Developmental regulation of GABA B receptors and downstream molecules2 in the mouse brain

Abstract

Metabotropic GABA (GABAB) receptors have modulatory functions on neuronal excitability and neurotransmitter release. To fulfil these functions, GABAB receptors form macromolecular signaling complexes with G proteins, effectors, and other associated proteins. Here we investigated the postnatal development of GABAB receptors (GABAB1 and GABAB2 subunits) in mouse brain, focusing on potential similarities in the spatial and temporal expression pattern of their associated proteins CaV2.1, Gαo, Gβ5, and RGS7, using histoblots, immunofluorescence, and immunoelectron microscopic techniques. At all ages analyzed, histoblot showed that the six proteins were widely expressed in the brain, with mostly an overlapping pattern throughout postnatal development.
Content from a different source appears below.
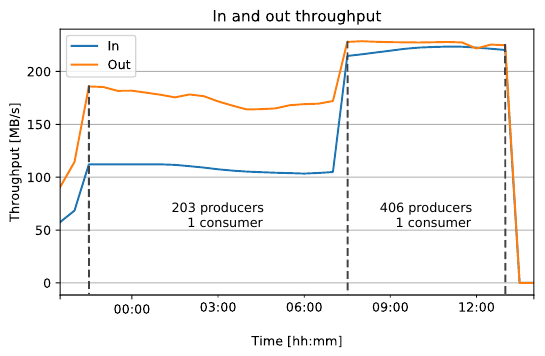
Figure 5. Kafka queue, throughput measurement: in blue the messages coming inside the queue, in orange the ones going out. Two configurations were tested and the di ff erence is clearly visible at ∼ 7:30 where the plot shows a "step". During the first part of the test, the prototype was running with 203 producers and a single consumer. In the second part, the number of producers was increased to 406 keeping only a single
In the hippocampus, immunoelectron microscopy and quantitative analysis of immunoparticles for GABAB1, GABAB2, Gαo, Gβ5, and RGS7 revealed their progressive enrichment around excitatory synapses on dendritic spines of CA1 pyramidal cells toward P15. At presynaptic sites, GABAB receptors colocalize with CaV2.1, Gαo, Gβ5, and RGS7 in the active zone and extrasynaptic membranes of axon terminals, establishing synapses on dendritic spines of CA1 pyramidal cells. In the cerebellum, double immunofluorescence at P7 and P10 revealed the colocalization of GABAB1 and CaV2.1 in the whole dendritic tree of developing Purkinje cells. Immunoelectron microscopy at P15 showed that GABAB1, GABAB2, CaV2.1, Gαo, Gβ5, and RGS7 are distributed along the dendritic surface of Purkinje cells, enriched close to excitatory synapses in spines. Altogether, these data suggest that macromolecular complexes composed of GABAB1/GABAB2/CaV2.1/Gαo/Gβ5/RGS7 are pre-assembled during key stages of postnatal development in hippocampal and cerebellar neurons.